Oakland Symphony’s Playlist Series Tears Up the Conventional Concert Playbook

Jeff Kaliss on January 22, 2018
W. Kamau Bell with the Oakland Symphony | Credit: Jon Bauer

“Failure to communicate” may be a weak euphemism for the partisan standoff which resulted in the shutdown of U.S. governmental operations on Friday evening last. But splendidly successful communication was the highlight of the happening at that same time at Oakland’s Paramount Theater.

Michael Morgan, at the helm of Oakland Symphony, inaugurated the orchestra’s new Playlist series, delegating the choice of program to standup comedian-turned-Emmy-winning-CNN-host W. Kamau Bell, additional celebrity as an activist seemed perfectly fitted to the Trumpled moment-in-time. Bell, when not seated downstage left, acted as the lodestone of affirmative community spirit (he’s raising his kids in the Bay Area) and as host of the musical proceedings. Though eclectic, even by the genre-mixing standards of Morgan’s ensemble, the selections all bore personal importance for the host, to which he testified, beginning with the African-American church anthem, James Wheldon Johnson and James Rosamund Johnson’s “Lift Every Voice and Sing” (1905).

W. Kamau Bell and Michael Morgan | Credit: Omid Zoufonoun

Throughout most of the first half of the program and in parts of the second, amplification and balance were less than perfect. In the anthem, the Oakland Symphony Chorus Chamber Singers rather overpowered the downsized orchestra, and the pace of the offering somewhat diminished its inherent majesty.

Introducing Todd Rundgren’s “I Love My Life,” Bell pointed out that “a lot of my choices reflect this political era — or, error.” This was the first of several selections to feature the Jazz Mafia ensemble, seated, more or less, at the center of the stage, and compelling vocalist Sólás B. Lagee, a Richmond resident and an alumnus of the Ruth Asawa School of the Arts and the Berklee College of Music. The elements of the arrangement, by the Jazz Mafia’s Matt Wong, were a bit hard to make out, though it was sometimes tough to tell problems with the sound from problems inherent to the arrangements. The delicate testimony of Nina Simone’s “Feeling Good,” sung here by Moorea Dickson and Moe Tar, was a bit sullied by a bumptious arrangement of the orchestra’s string section.

Bell chose a few light symphonic pieces, among them Rimsky-Korsakov’s Flight of the Bumblebee, for which he offered humorous justifications: This is the sound of me scurrying around the house, this is what it’s like to be a parent, and so forth. The Chamber Singers returned for “Swing Low Sweet Chariot”, in an arrangement rather devoid of dynamics.
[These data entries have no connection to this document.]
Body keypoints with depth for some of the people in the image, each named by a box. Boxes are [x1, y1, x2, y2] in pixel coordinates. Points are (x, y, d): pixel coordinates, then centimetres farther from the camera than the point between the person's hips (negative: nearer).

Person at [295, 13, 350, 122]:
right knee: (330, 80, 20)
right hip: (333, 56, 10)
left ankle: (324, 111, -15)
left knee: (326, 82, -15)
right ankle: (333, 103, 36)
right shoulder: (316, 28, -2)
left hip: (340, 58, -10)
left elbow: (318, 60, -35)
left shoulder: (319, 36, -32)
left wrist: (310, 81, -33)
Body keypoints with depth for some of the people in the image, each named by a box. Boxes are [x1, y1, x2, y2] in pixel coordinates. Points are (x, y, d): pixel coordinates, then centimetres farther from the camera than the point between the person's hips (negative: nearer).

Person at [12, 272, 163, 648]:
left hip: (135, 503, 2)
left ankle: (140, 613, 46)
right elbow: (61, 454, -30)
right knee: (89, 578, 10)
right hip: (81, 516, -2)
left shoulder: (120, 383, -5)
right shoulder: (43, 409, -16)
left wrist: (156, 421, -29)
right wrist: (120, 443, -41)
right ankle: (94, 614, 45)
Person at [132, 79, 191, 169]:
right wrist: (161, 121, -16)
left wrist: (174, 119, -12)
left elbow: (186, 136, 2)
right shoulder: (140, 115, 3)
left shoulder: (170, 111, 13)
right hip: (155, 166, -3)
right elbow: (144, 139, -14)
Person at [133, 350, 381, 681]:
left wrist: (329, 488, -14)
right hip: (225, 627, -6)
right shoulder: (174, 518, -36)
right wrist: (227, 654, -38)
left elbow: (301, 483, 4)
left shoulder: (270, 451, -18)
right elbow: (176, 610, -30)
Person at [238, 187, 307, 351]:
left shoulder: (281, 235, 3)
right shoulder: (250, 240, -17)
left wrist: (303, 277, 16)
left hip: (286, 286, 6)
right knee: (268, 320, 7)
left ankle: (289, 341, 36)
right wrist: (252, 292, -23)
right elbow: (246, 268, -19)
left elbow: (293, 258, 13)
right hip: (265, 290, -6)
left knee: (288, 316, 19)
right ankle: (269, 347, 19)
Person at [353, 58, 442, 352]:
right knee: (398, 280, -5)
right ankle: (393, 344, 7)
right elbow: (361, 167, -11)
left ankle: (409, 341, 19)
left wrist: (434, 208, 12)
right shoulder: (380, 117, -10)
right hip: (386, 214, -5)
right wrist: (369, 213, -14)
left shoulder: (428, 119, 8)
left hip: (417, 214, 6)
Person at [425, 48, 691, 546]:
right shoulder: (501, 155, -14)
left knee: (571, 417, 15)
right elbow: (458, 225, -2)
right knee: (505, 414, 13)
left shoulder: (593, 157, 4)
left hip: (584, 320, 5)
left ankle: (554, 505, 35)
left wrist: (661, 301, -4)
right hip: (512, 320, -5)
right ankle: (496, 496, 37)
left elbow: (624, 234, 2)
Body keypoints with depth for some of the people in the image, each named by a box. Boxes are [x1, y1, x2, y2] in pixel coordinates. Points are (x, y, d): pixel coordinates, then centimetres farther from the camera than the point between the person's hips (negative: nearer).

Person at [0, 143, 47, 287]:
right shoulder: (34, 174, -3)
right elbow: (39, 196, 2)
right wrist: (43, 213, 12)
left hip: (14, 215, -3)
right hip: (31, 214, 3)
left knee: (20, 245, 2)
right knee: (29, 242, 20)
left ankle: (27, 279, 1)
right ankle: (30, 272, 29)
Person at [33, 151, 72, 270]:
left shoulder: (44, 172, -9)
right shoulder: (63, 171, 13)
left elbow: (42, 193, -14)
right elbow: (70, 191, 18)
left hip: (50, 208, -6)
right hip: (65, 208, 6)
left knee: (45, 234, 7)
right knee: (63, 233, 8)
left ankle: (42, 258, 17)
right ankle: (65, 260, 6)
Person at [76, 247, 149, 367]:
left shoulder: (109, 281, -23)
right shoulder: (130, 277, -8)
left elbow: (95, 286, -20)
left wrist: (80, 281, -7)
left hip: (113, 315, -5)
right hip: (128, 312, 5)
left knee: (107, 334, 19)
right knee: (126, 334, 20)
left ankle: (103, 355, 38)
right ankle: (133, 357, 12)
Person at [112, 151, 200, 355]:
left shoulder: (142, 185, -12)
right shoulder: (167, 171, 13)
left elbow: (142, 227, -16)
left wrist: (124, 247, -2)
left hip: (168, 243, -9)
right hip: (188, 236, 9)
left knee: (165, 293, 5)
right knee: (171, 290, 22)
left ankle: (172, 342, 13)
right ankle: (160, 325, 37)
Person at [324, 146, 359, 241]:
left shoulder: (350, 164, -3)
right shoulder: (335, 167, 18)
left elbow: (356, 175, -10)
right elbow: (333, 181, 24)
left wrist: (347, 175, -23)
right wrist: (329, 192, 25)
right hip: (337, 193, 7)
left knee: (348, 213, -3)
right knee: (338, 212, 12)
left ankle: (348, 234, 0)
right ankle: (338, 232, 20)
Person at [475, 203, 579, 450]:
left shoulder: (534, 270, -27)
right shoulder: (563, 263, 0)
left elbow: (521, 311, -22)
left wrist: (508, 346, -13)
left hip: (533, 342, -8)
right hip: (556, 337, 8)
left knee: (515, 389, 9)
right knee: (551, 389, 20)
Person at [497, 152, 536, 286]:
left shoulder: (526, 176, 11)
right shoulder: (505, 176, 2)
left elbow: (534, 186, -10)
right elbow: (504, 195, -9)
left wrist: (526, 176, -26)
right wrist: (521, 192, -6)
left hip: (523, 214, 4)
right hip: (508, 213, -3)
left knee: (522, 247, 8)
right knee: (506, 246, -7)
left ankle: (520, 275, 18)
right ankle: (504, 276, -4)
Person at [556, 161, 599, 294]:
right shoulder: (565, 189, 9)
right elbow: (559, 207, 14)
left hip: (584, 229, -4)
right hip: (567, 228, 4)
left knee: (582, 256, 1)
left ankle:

In the first half's concluding Prince medley, the Jazz Mafia’s arrangement of “Take Me With You” was rather uninspiring, but “Let’s Go Crazy” had some folks up and dancing.

Sólás B. Lalgee

Khachaturian’s Saber Dance was an example of the inherently lively material well-commanded by Morgan and lustily handled by the Symphony. That the sound system may have been somewhat successfully tweaked during intermission was evidenced by another Simone signatory, “Mississippi Goddamn,” arranged and sung by Sólás (as he calls himself) but also featuring the powerful vocalist Zakiya Harris, who interjected timely place names like “Haiti” and “Oakland” into the song’s titular refrain. The sophistication of the melody allowed for a more successful integration of the orchestral elements. Similarly, Jimi Hendrix’s “Power of Soul” showcased the Jazz Mafia’s electric guitarist to good effect. Alas, reggae legend Bob Marley’s “Three Little Birds” gained little and lost much, particularly melody-wise, in the Bobby McFerrin-wannabe arrangement for a trio of close-harmony singers called the T-Sisters. Living Colour’s “Pride” never had much melody to lose in the first place, but its presence was enhanced here by the reliable force and credibility of Sólás.

Tommy Occhiuto

Bell’s respect for the jazz canon was reflected in his choice of a section of John Coltrane’s A Love Supreme, featuring the Jazz Mafia’s Tommy Occhiuto on tenor sax. It was rather a different experience from the Coltrane Quartet’s original recording, or from later faithful homages, in that the integration of the orchestra layered a sort of Gil Evans gloss over the primal passion, with an irresolute conclusion. Occhiuto’s playing, though impressive, was far more technical than expressive.

The program was brought to a rousing conclusion with Tears for Fears’s “Sowing the Seeds of Love,” the less than memorable melody and harmony (except for the title chorus) enhanced by a gathering on stage of all of the evening’s vocalists. “Take it out onto the streets,” Bell advised, and he was heeded by the racially and generationally mixed audience. The Symphony's programming will also continue to take on this sort of genre freedom and experimentation: watch for the Femme Fatale Mixtape at the Starline Social Club, on February 1.